I have mostly been a kid-person thus far. I took a babysitting class at the local hospital when I was in 6th grade, and I have been babysitting with an official babysitting certificate for family friends and neighbors since.

My little brothers are twelve plus years younger than me, and I feel comfortable saying that I helped raise them in a mama-sister sense. It is one of favorite things to be with them, talk to them, sword fight them with empty wrapping paper tubes.

When I worked as a Teaching Assistant at Creative Learning Preschool, I observed and learned a lot about the non-familial relationships or friendships kids form when they play, eat, nap, and experience new things (through art, music, field trips, walks, and books) in a setting outside their home.

Finally, I taught English as a Second Language in South Korea for one year. Working in an elementary school in rural Korea has changed me both subtly and apparently. The people I met, the students I adored, the system in which I worked, and the customs of my school and the country emphasized that kids are kids. People are people. Food is food in that it fills the belly. All the differences and new perspectives I experienced teaching English were lassos around the greater goal of education.
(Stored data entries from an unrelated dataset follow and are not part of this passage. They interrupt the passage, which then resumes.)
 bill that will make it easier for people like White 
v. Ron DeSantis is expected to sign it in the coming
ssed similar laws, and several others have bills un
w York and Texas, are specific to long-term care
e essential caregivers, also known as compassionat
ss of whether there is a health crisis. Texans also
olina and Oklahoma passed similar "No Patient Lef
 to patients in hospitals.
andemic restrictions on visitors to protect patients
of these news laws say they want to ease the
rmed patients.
Abigail prefers walking to motorized vehicles and likes the idea of slow travel, getting to know a place by building up a routine that absorbs the new culture. Her interests include illustration, editing (film & writing), reviews, boston terriers, artist books, and iPhonography. 


  1. I love your resolution about asking better questions!! I feel it is one thing that really made me a better teacher :) Heads up though, many students aren't ready for this and will take much longer to answer these questions. They may even dislike them at first as they cause them to really think! Good luck :)
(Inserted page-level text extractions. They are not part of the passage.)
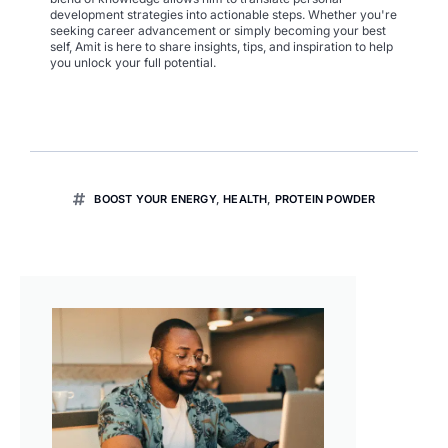
development strategies into actionable steps. Whether you're
seeking career advancement or simply becoming your best
self, Amit is here to share insights, tips, and inspiration to help
you unlock your full potential.
BOOST YOUR ENERGY
,
HEALTH
,
PROTEIN POWDER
    1. Thank you, Carissa! I like that a lot - that phrasing a question may stop them in their tracks! I'm happy to know that it has worked well for you. Good luck with your teaching year as well and yes! Stop and eat some lunch ^^

    2. So far I've had pretzels one day and a trail mix bar the I am doing OK I guess :) Better than 2014!

    3. Yes! YUM pretzels. Replenish sodium!! I also love trail mix bars. Efficient nutrient intake and filling! Keep it up I say :) Have you heard of Mason jar salads? Basically, you fill a mason jar with salad makings - dressing first, then the hard veggies and other toppings, and lastly lettuce. Pretty easy, tasty, and healthy.

  2. Awesome, Abby! If you're looking for a virtual writing group, I recently joined (and then left... as a personal effort to simplify and such) The Writing Sidekick on G+. Every Monday you can post your week's writing goals, and then on Friday check back and see how they went, among other weekly posts. Participate as much or as little as you want.

    1. Ooooo thank you. Checking it out now. Setting concrete deadlines has always been an issue for me. Hope the east coast is treating you well!